Si el modelo del futuro Consejo Económico y Social de la Argentina es el de Salta, ya podemos ir descontando su inutilidad.
La competitividad
Urtubey ha hablado de competitividad de la producción, y sobre ella ha dicho que «hace décadas» no había forma de medir los costos de la producción. Probablemente haya querido decir «hace muchos siglos», pues, desde que la Economía ha adquirido el rango de ciencia, quienes se dedican a ella estudian y miden (bien es verdad que cada vez con mayor precisión) los costes de la producción.Pero según Urtubey no ha sido sino hasta ahora que se ha podido medir la incidencia del costo del flete o la riqueza del suelo, en términos de producción agropecuaria.
Otra vez en este punto, el candidato a Presidente dice que el asunto de la competitividad se soluciona bajando los costos (entre ellos, seguramente el salario y a través dumping social, aunque se lo ha guardado), pero no ha dicho en ningún momento qué medidas piensa adoptar para bajar estos costos.

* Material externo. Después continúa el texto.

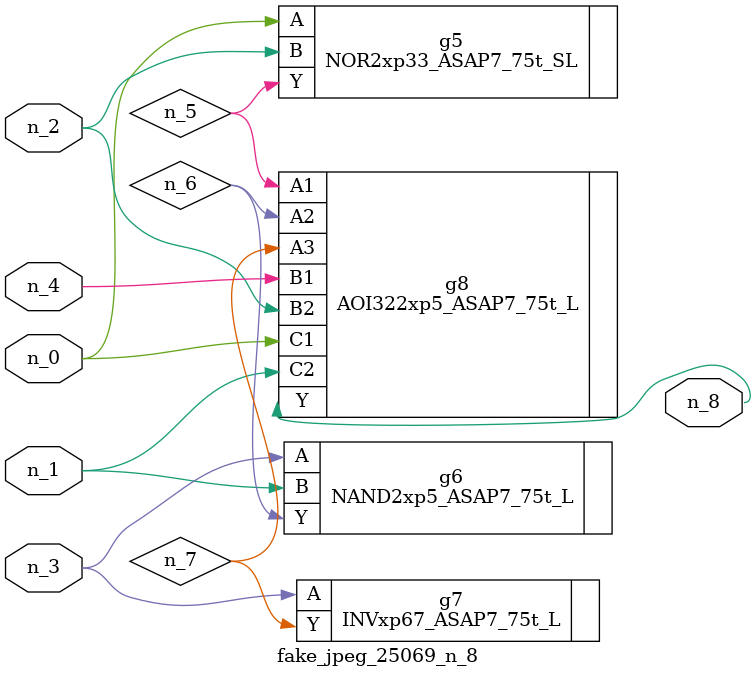
<source format=v>
module fake_jpeg_25069_n_8 (n_3, n_2, n_1, n_0, n_4, n_8);

input n_3;
input n_2;
input n_1;
input n_0;
input n_4;

output n_8;

wire n_6;
wire n_5;
wire n_7;

NOR2xp33_ASAP7_75t_SL g5 ( 
.A(n_0),
.B(n_2),
.Y(n_5)
);

NAND2xp5_ASAP7_75t_L g6 ( 
.A(n_3),
.B(n_1),
.Y(n_6)
);

INVxp67_ASAP7_75t_L g7 ( 
.A(n_3),
.Y(n_7)
);

AOI322xp5_ASAP7_75t_L g8 ( 
.A1(n_5),
.A2(n_6),
.A3(n_7),
.B1(n_4),
.B2(n_2),
.C1(n_0),
.C2(n_1),
.Y(n_8)
);


endmodule
</source>
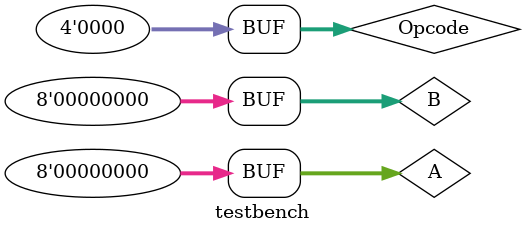
<source format=v>
`timescale 1ns / 1ps


module testbench;

	// Inputs
	reg [7:0] A;
	reg [7:0] B;
	reg [3:0] Opcode;

	// Outputs
	wire [15:0] ALU_Out;
	wire CarryOut;

	// Instantiate the Unit Under Test (UUT)
	ALU uut (
		.A(A), 
		.B(B), 
		.Opcode(Opcode), 
		.ALU_Out(ALU_Out), 
		.CarryOut(CarryOut)
	);

	initial begin
		// Initialize Inputs
		A = 0;
		B = 0;
		Opcode = 0;

		// Wait 100 ns for global reset to finish
		#100;
        
		// Add stimulus here

	end
      
endmodule


</source>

Según la línea del discurso de Urtubey, mientras menos costos tenga la producción, las inversiones extranjeras van a fluir, lo cual da la medida del profundo desconocimiento de la realidad, sobre todo de la economía europea, donde las inversiones extranjeras no dejan de fluir a pesar de que el modelo social impone costos de los que carecen otros sistemas económicos, como el norteamericano o el chino.
Ni renuncia, ni licencia
Sorprendentemente, Urtubey ha dicho -esta vez en una entrevista publicada por el diario La Nación de Buenos Aires- que tiene diez meses de trabajo por delante para darse a conocer al electorado del sur del país.Pero es que los diez meses que tiene por delante son para gobernar Salta y no para dedicarlos a cimentar su imagen en aquellos lugares del país en donde no lo conocen.
Lógico es suponer que si Urtubey está obligado a remontar una cuesta para poder afianzar su candidatura y apuntalar sus chances como candidato, se dedicará a pleno a esta tarea, con lo cual el abandono del gobierno de Salta -que ya fue grave en 2017 y 2018- será gravísimo en 2019.

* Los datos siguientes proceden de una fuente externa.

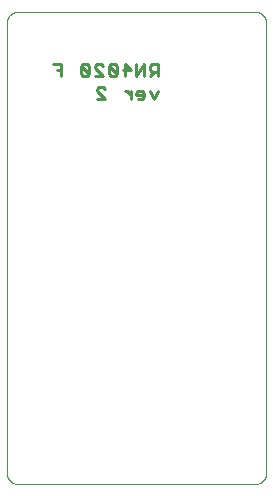
<source format=gbo>
G75*
%MOIN*%
%OFA0B0*%
%FSLAX25Y25*%
%IPPOS*%
%LPD*%
%AMOC8*
5,1,8,0,0,1.08239X$1,22.5*
%
%ADD10C,0.00000*%
%ADD11C,0.01000*%
D10*
X0007860Y0013611D02*
X0007860Y0163217D01*
X0007862Y0163341D01*
X0007868Y0163464D01*
X0007877Y0163588D01*
X0007891Y0163710D01*
X0007908Y0163833D01*
X0007930Y0163955D01*
X0007955Y0164076D01*
X0007984Y0164196D01*
X0008016Y0164315D01*
X0008053Y0164434D01*
X0008093Y0164551D01*
X0008136Y0164666D01*
X0008184Y0164781D01*
X0008235Y0164893D01*
X0008289Y0165004D01*
X0008347Y0165114D01*
X0008408Y0165221D01*
X0008473Y0165327D01*
X0008541Y0165430D01*
X0008612Y0165531D01*
X0008686Y0165630D01*
X0008763Y0165727D01*
X0008844Y0165821D01*
X0008927Y0165912D01*
X0009013Y0166001D01*
X0009102Y0166087D01*
X0009193Y0166170D01*
X0009287Y0166251D01*
X0009384Y0166328D01*
X0009483Y0166402D01*
X0009584Y0166473D01*
X0009687Y0166541D01*
X0009793Y0166606D01*
X0009900Y0166667D01*
X0010010Y0166725D01*
X0010121Y0166779D01*
X0010233Y0166830D01*
X0010348Y0166878D01*
X0010463Y0166921D01*
X0010580Y0166961D01*
X0010699Y0166998D01*
X0010818Y0167030D01*
X0010938Y0167059D01*
X0011059Y0167084D01*
X0011181Y0167106D01*
X0011304Y0167123D01*
X0011426Y0167137D01*
X0011550Y0167146D01*
X0011673Y0167152D01*
X0011797Y0167154D01*
X0090537Y0167154D01*
X0090661Y0167152D01*
X0090784Y0167146D01*
X0090908Y0167137D01*
X0091030Y0167123D01*
X0091153Y0167106D01*
X0091275Y0167084D01*
X0091396Y0167059D01*
X0091516Y0167030D01*
X0091635Y0166998D01*
X0091754Y0166961D01*
X0091871Y0166921D01*
X0091986Y0166878D01*
X0092101Y0166830D01*
X0092213Y0166779D01*
X0092324Y0166725D01*
X0092434Y0166667D01*
X0092541Y0166606D01*
X0092647Y0166541D01*
X0092750Y0166473D01*
X0092851Y0166402D01*
X0092950Y0166328D01*
X0093047Y0166251D01*
X0093141Y0166170D01*
X0093232Y0166087D01*
X0093321Y0166001D01*
X0093407Y0165912D01*
X0093490Y0165821D01*
X0093571Y0165727D01*
X0093648Y0165630D01*
X0093722Y0165531D01*
X0093793Y0165430D01*
X0093861Y0165327D01*
X0093926Y0165221D01*
X0093987Y0165114D01*
X0094045Y0165004D01*
X0094099Y0164893D01*
X0094150Y0164781D01*
X0094198Y0164666D01*
X0094241Y0164551D01*
X0094281Y0164434D01*
X0094318Y0164315D01*
X0094350Y0164196D01*
X0094379Y0164076D01*
X0094404Y0163955D01*
X0094426Y0163833D01*
X0094443Y0163710D01*
X0094457Y0163588D01*
X0094466Y0163464D01*
X0094472Y0163341D01*
X0094474Y0163217D01*
X0094474Y0013611D01*
X0094472Y0013487D01*
X0094466Y0013364D01*
X0094457Y0013240D01*
X0094443Y0013118D01*
X0094426Y0012995D01*
X0094404Y0012873D01*
X0094379Y0012752D01*
X0094350Y0012632D01*
X0094318Y0012513D01*
X0094281Y0012394D01*
X0094241Y0012277D01*
X0094198Y0012162D01*
X0094150Y0012047D01*
X0094099Y0011935D01*
X0094045Y0011824D01*
X0093987Y0011714D01*
X0093926Y0011607D01*
X0093861Y0011501D01*
X0093793Y0011398D01*
X0093722Y0011297D01*
X0093648Y0011198D01*
X0093571Y0011101D01*
X0093490Y0011007D01*
X0093407Y0010916D01*
X0093321Y0010827D01*
X0093232Y0010741D01*
X0093141Y0010658D01*
X0093047Y0010577D01*
X0092950Y0010500D01*
X0092851Y0010426D01*
X0092750Y0010355D01*
X0092647Y0010287D01*
X0092541Y0010222D01*
X0092434Y0010161D01*
X0092324Y0010103D01*
X0092213Y0010049D01*
X0092101Y0009998D01*
X0091986Y0009950D01*
X0091871Y0009907D01*
X0091754Y0009867D01*
X0091635Y0009830D01*
X0091516Y0009798D01*
X0091396Y0009769D01*
X0091275Y0009744D01*
X0091153Y0009722D01*
X0091030Y0009705D01*
X0090908Y0009691D01*
X0090784Y0009682D01*
X0090661Y0009676D01*
X0090537Y0009674D01*
X0011797Y0009674D01*
X0011673Y0009676D01*
X0011550Y0009682D01*
X0011426Y0009691D01*
X0011304Y0009705D01*
X0011181Y0009722D01*
X0011059Y0009744D01*
X0010938Y0009769D01*
X0010818Y0009798D01*
X0010699Y0009830D01*
X0010580Y0009867D01*
X0010463Y0009907D01*
X0010348Y0009950D01*
X0010233Y0009998D01*
X0010121Y0010049D01*
X0010010Y0010103D01*
X0009900Y0010161D01*
X0009793Y0010222D01*
X0009687Y0010287D01*
X0009584Y0010355D01*
X0009483Y0010426D01*
X0009384Y0010500D01*
X0009287Y0010577D01*
X0009193Y0010658D01*
X0009102Y0010741D01*
X0009013Y0010827D01*
X0008927Y0010916D01*
X0008844Y0011007D01*
X0008763Y0011101D01*
X0008686Y0011198D01*
X0008612Y0011297D01*
X0008541Y0011398D01*
X0008473Y0011501D01*
X0008408Y0011607D01*
X0008347Y0011714D01*
X0008289Y0011824D01*
X0008235Y0011935D01*
X0008184Y0012047D01*
X0008136Y0012162D01*
X0008093Y0012277D01*
X0008053Y0012394D01*
X0008016Y0012513D01*
X0007984Y0012632D01*
X0007955Y0012752D01*
X0007930Y0012873D01*
X0007908Y0012995D01*
X0007891Y0013118D01*
X0007877Y0013240D01*
X0007868Y0013364D01*
X0007862Y0013487D01*
X0007860Y0013611D01*
D11*
X0038097Y0138103D02*
X0040766Y0138103D01*
X0038097Y0140772D01*
X0038097Y0141439D01*
X0038765Y0142107D01*
X0040099Y0142107D01*
X0040766Y0141439D01*
X0039999Y0145603D02*
X0037330Y0145603D01*
X0039999Y0145603D02*
X0037330Y0148272D01*
X0037330Y0148939D01*
X0037997Y0149607D01*
X0039332Y0149607D01*
X0039999Y0148939D01*
X0041934Y0148939D02*
X0041934Y0146270D01*
X0042601Y0145603D01*
X0043936Y0145603D01*
X0044603Y0146270D01*
X0041934Y0148939D01*
X0042601Y0149607D01*
X0043936Y0149607D01*
X0044603Y0148939D01*
X0044603Y0146270D01*
X0046538Y0147605D02*
X0049207Y0147605D01*
X0047205Y0149607D01*
X0047205Y0145603D01*
X0047205Y0140772D02*
X0047872Y0140772D01*
X0049207Y0139438D01*
X0049207Y0140772D02*
X0049207Y0138103D01*
X0051142Y0139438D02*
X0053811Y0139438D01*
X0053811Y0140105D02*
X0053811Y0138770D01*
X0053144Y0138103D01*
X0051809Y0138103D01*
X0051142Y0139438D02*
X0051142Y0140105D01*
X0051809Y0140772D01*
X0053144Y0140772D01*
X0053811Y0140105D01*
X0055746Y0140772D02*
X0057080Y0138103D01*
X0058415Y0140772D01*
X0058415Y0145603D02*
X0058415Y0149607D01*
X0056413Y0149607D01*
X0055746Y0148939D01*
X0055746Y0147605D01*
X0056413Y0146938D01*
X0058415Y0146938D01*
X0057080Y0146938D02*
X0055746Y0145603D01*
X0053811Y0145603D02*
X0053811Y0149607D01*
X0051142Y0145603D01*
X0051142Y0149607D01*
X0035395Y0148939D02*
X0035395Y0146270D01*
X0032726Y0148939D01*
X0032726Y0146270D01*
X0033393Y0145603D01*
X0034728Y0145603D01*
X0035395Y0146270D01*
X0035395Y0148939D02*
X0034728Y0149607D01*
X0033393Y0149607D01*
X0032726Y0148939D01*
X0026187Y0149607D02*
X0026187Y0145603D01*
X0026187Y0147605D02*
X0024853Y0147605D01*
X0026187Y0149607D02*
X0023518Y0149607D01*
M02*

</source>
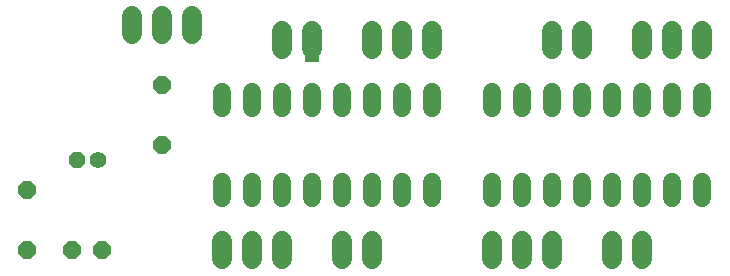
<source format=gbs>
G75*
G70*
%OFA0B0*%
%FSLAX24Y24*%
%IPPOS*%
%LPD*%
%AMOC8*
5,1,8,0,0,1.08239X$1,22.5*
%
%ADD10C,0.0600*%
%ADD11C,0.0680*%
%ADD12OC8,0.0600*%
%ADD13OC8,0.0560*%
%ADD14C,0.0560*%
%ADD15R,0.0476X0.0476*%
D10*
X007815Y003343D02*
X007815Y003863D01*
X008815Y003863D02*
X008815Y003343D01*
X009815Y003343D02*
X009815Y003863D01*
X010815Y003863D02*
X010815Y003343D01*
X011815Y003343D02*
X011815Y003863D01*
X012815Y003863D02*
X012815Y003343D01*
X013815Y003343D02*
X013815Y003863D01*
X014815Y003863D02*
X014815Y003343D01*
X016815Y003343D02*
X016815Y003863D01*
X017815Y003863D02*
X017815Y003343D01*
X018815Y003343D02*
X018815Y003863D01*
X019815Y003863D02*
X019815Y003343D01*
X020815Y003343D02*
X020815Y003863D01*
X021815Y003863D02*
X021815Y003343D01*
X022815Y003343D02*
X022815Y003863D01*
X023815Y003863D02*
X023815Y003343D01*
X023815Y006343D02*
X023815Y006863D01*
X022815Y006863D02*
X022815Y006343D01*
X021815Y006343D02*
X021815Y006863D01*
X020815Y006863D02*
X020815Y006343D01*
X019815Y006343D02*
X019815Y006863D01*
X018815Y006863D02*
X018815Y006343D01*
X017815Y006343D02*
X017815Y006863D01*
X016815Y006863D02*
X016815Y006343D01*
X014815Y006343D02*
X014815Y006863D01*
X013815Y006863D02*
X013815Y006343D01*
X012815Y006343D02*
X012815Y006863D01*
X011815Y006863D02*
X011815Y006343D01*
X010815Y006343D02*
X010815Y006863D01*
X009815Y006863D02*
X009815Y006343D01*
X008815Y006343D02*
X008815Y006863D01*
X007815Y006863D02*
X007815Y006343D01*
D11*
X009815Y008303D02*
X009815Y008903D01*
X010815Y008903D02*
X010815Y008303D01*
X012815Y008303D02*
X012815Y008903D01*
X013815Y008903D02*
X013815Y008303D01*
X014815Y008303D02*
X014815Y008903D01*
X018815Y008903D02*
X018815Y008303D01*
X019815Y008303D02*
X019815Y008903D01*
X021815Y008903D02*
X021815Y008303D01*
X022815Y008303D02*
X022815Y008903D01*
X023815Y008903D02*
X023815Y008303D01*
X021815Y001903D02*
X021815Y001303D01*
X020815Y001303D02*
X020815Y001903D01*
X018815Y001903D02*
X018815Y001303D01*
X017815Y001303D02*
X017815Y001903D01*
X016815Y001903D02*
X016815Y001303D01*
X012815Y001303D02*
X012815Y001903D01*
X011815Y001903D02*
X011815Y001303D01*
X009815Y001303D02*
X009815Y001903D01*
X008815Y001903D02*
X008815Y001303D01*
X007815Y001303D02*
X007815Y001903D01*
X006815Y008803D02*
X006815Y009403D01*
X005815Y009403D02*
X005815Y008803D01*
X004815Y008803D02*
X004815Y009403D01*
D12*
X001315Y001603D03*
X002815Y001603D03*
X003815Y001603D03*
X001315Y003603D03*
X005815Y005103D03*
X005815Y007103D03*
D13*
X002965Y004603D03*
D14*
X003665Y004603D03*
D15*
X010815Y008103D03*
M02*

</source>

Aun así, el candidato no se plantea pedir licencia de su cargo, sino solo durante el periodo legal de campaña. Mucho menos tiene pensado renunciar a su cargo. La razón no hay que buscarla en su capacidad para hacer varias cosas a la vez, sino en la visibilidad y a los enormes recursos económicos y de imagen que le proporciona el desempeño del cargo de Gobernador de Salta. Una situación que ya ha sido denunciada por muchos, que creen que son los salteños -los que simpatizan con Urtubey y los que no- quienes están pagando su campaña presidencial.